2012年8月27日星期一

Born to Be Anxious

baby giants jersey, Some of my readers may remember a song \"Born to be Wild\" which we used to belt out at parties a very long time ago. I could go off and Google who used to sing it and when, but I want to stick to the subject of this post. It seems some of us are born worriers. \"Born to be Anxious\". Your mothers also perhaps used to say things like \"Paul is not good at Math\"; \"Paul always gets upset when.....\", etc. And because your Mum said it, baby giants jersey you knew it must be true. And while I don\'t remember my Mum actually saying this, another thing they could say was \"Paul is a born worrier\".

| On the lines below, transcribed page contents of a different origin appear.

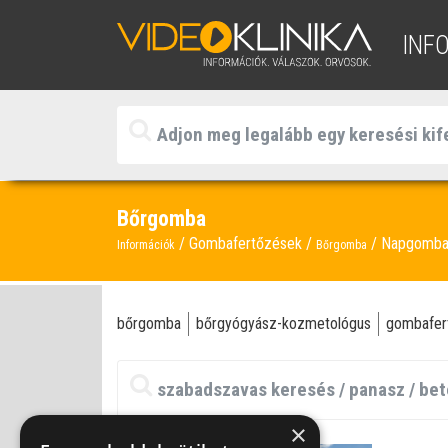
INF
Bőrgomba
Gombafertőzések
Napgomb
Információk
Bőrgomba
bőrgomba
bőrgyógyász-kozmetológus
gombafer
×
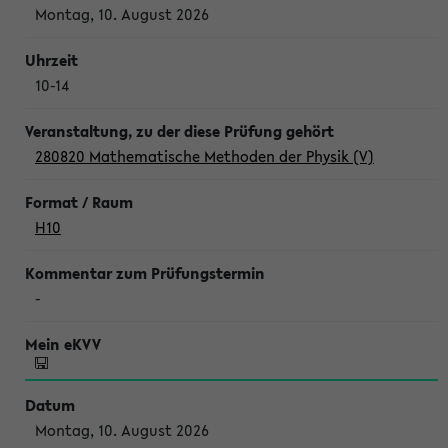
Montag, 10. August 2026
10-14
280820 Mathematische Methoden der Physik (V)
H10
-
Montag, 10. August 2026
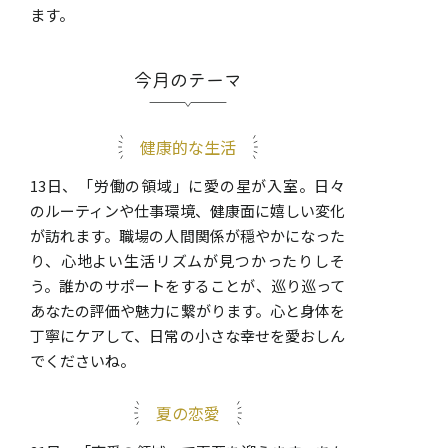
ます。
今月のテーマ
健康的な生活
13日、「労働の領域」に愛の星が入室。日々
のルーティンや仕事環境、健康面に嬉しい変化
が訪れます。職場の人間関係が穏やかになった
り、心地よい生活リズムが見つかったりしそ
う。誰かのサポートをすることが、巡り巡って
あなたの評価や魅力に繋がります。心と身体を
丁寧にケアして、日常の小さな幸せを愛おしん
でくださいね。
夏の恋愛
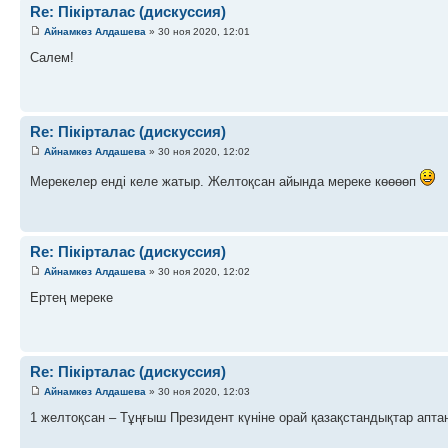
Re: Пікірталас (дискуссия)
Айнамкөз Алдашева
» 30 ноя 2020, 12:01
Салем!
Re: Пікірталас (дискуссия)
Айнамкөз Алдашева
» 30 ноя 2020, 12:02
Мерекелер енді келе жатыр. Желтоқсан айында мереке көөөөп
Re: Пікірталас (дискуссия)
Айнамкөз Алдашева
» 30 ноя 2020, 12:02
Ертең мереке
Re: Пікірталас (дискуссия)
Айнамкөз Алдашева
» 30 ноя 2020, 12:03
1 желтоқсан – Тұңғыш Президент күніне орай қазақстандықтар апта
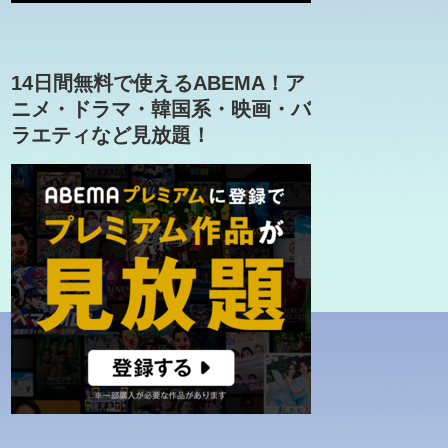
14日間無料で使えるABEMA！ア
ニメ・ドラマ・韓国系・映画・バ
ラエティなど見放題！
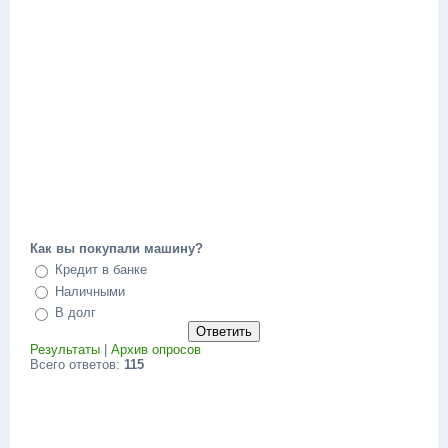
Как вы покупали машину?
Кредит в банке
Наличными
В долг
Результаты
|
Архив опросов
Всего ответов:
115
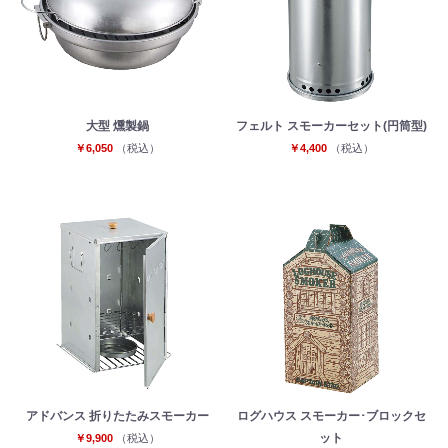
大型 燻製鍋
フェルト スモーカーセット(円筒型)
￥6,050
（税込）
￥4,400
（税込）
アドバンス 折りたたみスモーカー
ログハウス スモーカー･ブロックセ
ット
￥9,900
（税込）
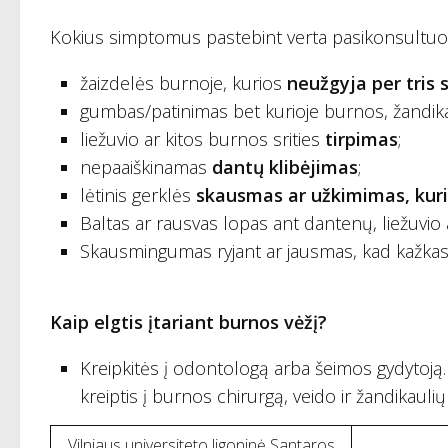
Kokius simptomus pastebint verta pasikonsultuot
žaizdelės burnoje, kurios
neužgyja per tris 
gumbas/patinimas bet kurioje burnos, žandikau
liežuvio ar kitos burnos srities
tirpimas
;
nepaaiškinamas
dantų klibėjimas
;
lėtinis gerklės
skausmas ar užkimimas, kuris 
Baltas ar rausvas lopas ant dantenų, liežuvio 
Skausmingumas ryjant ar jausmas, kad kažkas 
Kaip elgtis įtariant burnos vėžį?
Kreipkitės į odontologą arba šeimos gydytoją.
kreiptis į burnos chirurgą, veido ir žandikauli
Vilniaus universiteto ligoninė Santaros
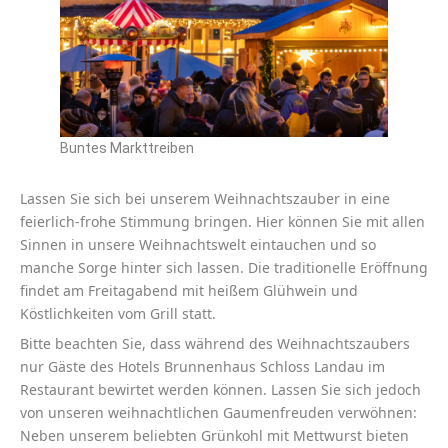
Buntes Markttreiben
Lassen Sie sich bei unserem Weihnachtszauber in eine
feierlich-frohe Stimmung bringen. Hier können Sie mit allen
Sinnen in unsere Weihnachtswelt eintauchen und so
manche Sorge hinter sich lassen. Die traditionelle Eröffnung
findet am Freitagabend mit heißem Glühwein und
Köstlichkeiten vom Grill statt.
Bitte beachten Sie, dass während des Weihnachtszaubers
nur Gäste des Hotels Brunnenhaus Schloss Landau im
Restaurant bewirtet werden können. Lassen Sie sich jedoch
von unseren weihnachtlichen Gaumenfreuden verwöhnen:
Neben unserem beliebten Grünkohl mit Mettwurst bieten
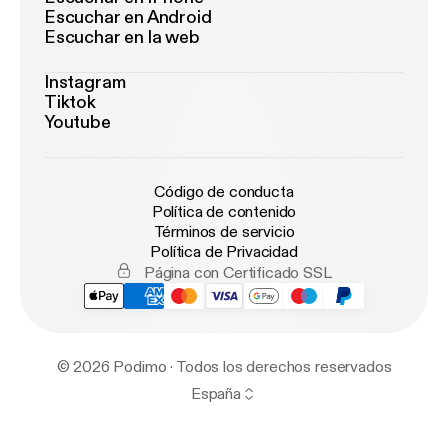
Escuchar en Android
Escuchar en la web
Instagram
Tiktok
Youtube
Código de conducta
Política de contenido
Términos de servicio
Política de Privacidad
Página con Certificado SSL
© 2026 Podimo · Todos los derechos reservados
España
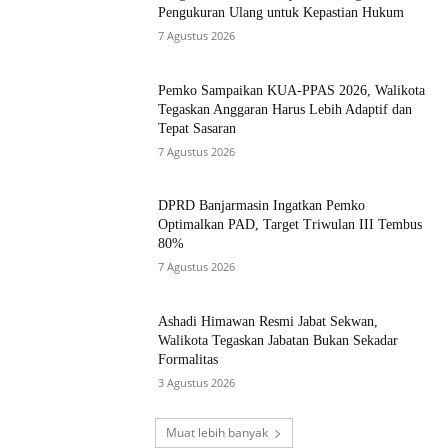
Pengukuran Ulang untuk Kepastian Hukum
7 Agustus 2026
Pemko Sampaikan KUA-PPAS 2026, Walikota
Tegaskan Anggaran Harus Lebih Adaptif dan
Tepat Sasaran
7 Agustus 2026
DPRD Banjarmasin Ingatkan Pemko
Optimalkan PAD, Target Triwulan III Tembus
80%
7 Agustus 2026
Ashadi Himawan Resmi Jabat Sekwan,
Walikota Tegaskan Jabatan Bukan Sekadar
Formalitas
3 Agustus 2026
Muat lebih banyak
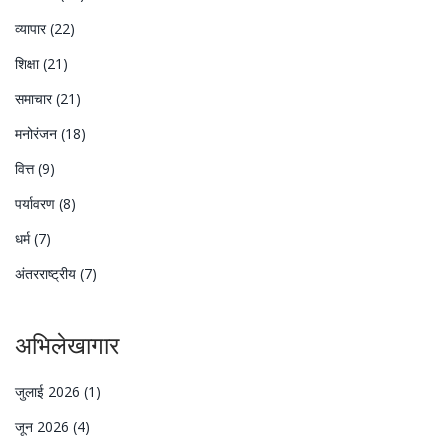
व्यापार
(22)
शिक्षा
(21)
समाचार
(21)
मनोरंजन
(18)
वित्त
(9)
पर्यावरण
(8)
धर्म
(7)
अंतरराष्ट्रीय
(7)
अभिलेखागार
जुलाई 2026
(1)
जून 2026
(4)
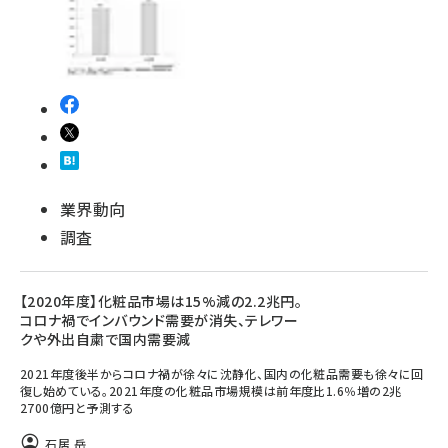
業界動向
調査
【2020年度】化粧品市場は15%減の2.2兆円。
コロナ禍でインバウンド需要が消失、テレワー
クや外出自粛で国内需要減
2021年度後半からコロナ禍が徐々に沈静化、国内の化粧品需要も徐々に回
復し始めている。2021年度の化粧品市場規模は前年度比1.6％増の2兆
2700億円と予測する
石居 岳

I came across an article in the weekend magazine of The Courier Mail (Saturday 24 April 2010) by Robin Marantz Henig entitled born worriers. In it he discusses the work (begun 1989) of Professor Jerome Kagan of Harvard University.

He decided to submit babies to \'worrying\' experiences (unfamiliar happenings such as new sounds or voices or toys or smells). The first 18 babies showed no special reaction, but Baby 19 got really agitated. She showed it by \"flailing her legs, arching her back and crying.\" When baby 19 was 15 she described her struggles with anxiety: \"... a horrible dread at the pit of my stomach.... a sense of the insecurity of life.\"

At school she had few extra-curricular activities \"but likes writing and playing the violin\". The interviewer asked her what she worried about. \"When I don\'t know quite what to do and it\'s really frustrating and I feel really uncomfortable, especially if other people round me know what they\'re doing. I\'m always thinking, should I go here? Should I go there? Am I in someone\'s way?... I worry about things like getting projects done... I think, will I get it done? How am I going to do it?... If I\'m going to be in a big crowd, baby giants jersey it makes me nervous about what I\'m going to do and say and about what other people are going to do and say.\"

Kagan had many other such children who displayed the worried signs as infants and who would grow up to be highly anxious adolescents and adults.

Henig goes on to say that in this \"Age of baby giants jersey Anxiety\" most people can begin to feel overwrought by many of the issues such as stagnant retirement funds and global warming, but some people, no matter how strong their stock portfolios or how healthy their children, are always preparing for doom.

Two further studies at Harvard and the University of Maryland have reached similar conclusions: babies differ according to their temperament; 15 to 20 per cent of them will react strongly to novel people or situations and these strongly reactive babies are more likely to grow up to be anxious.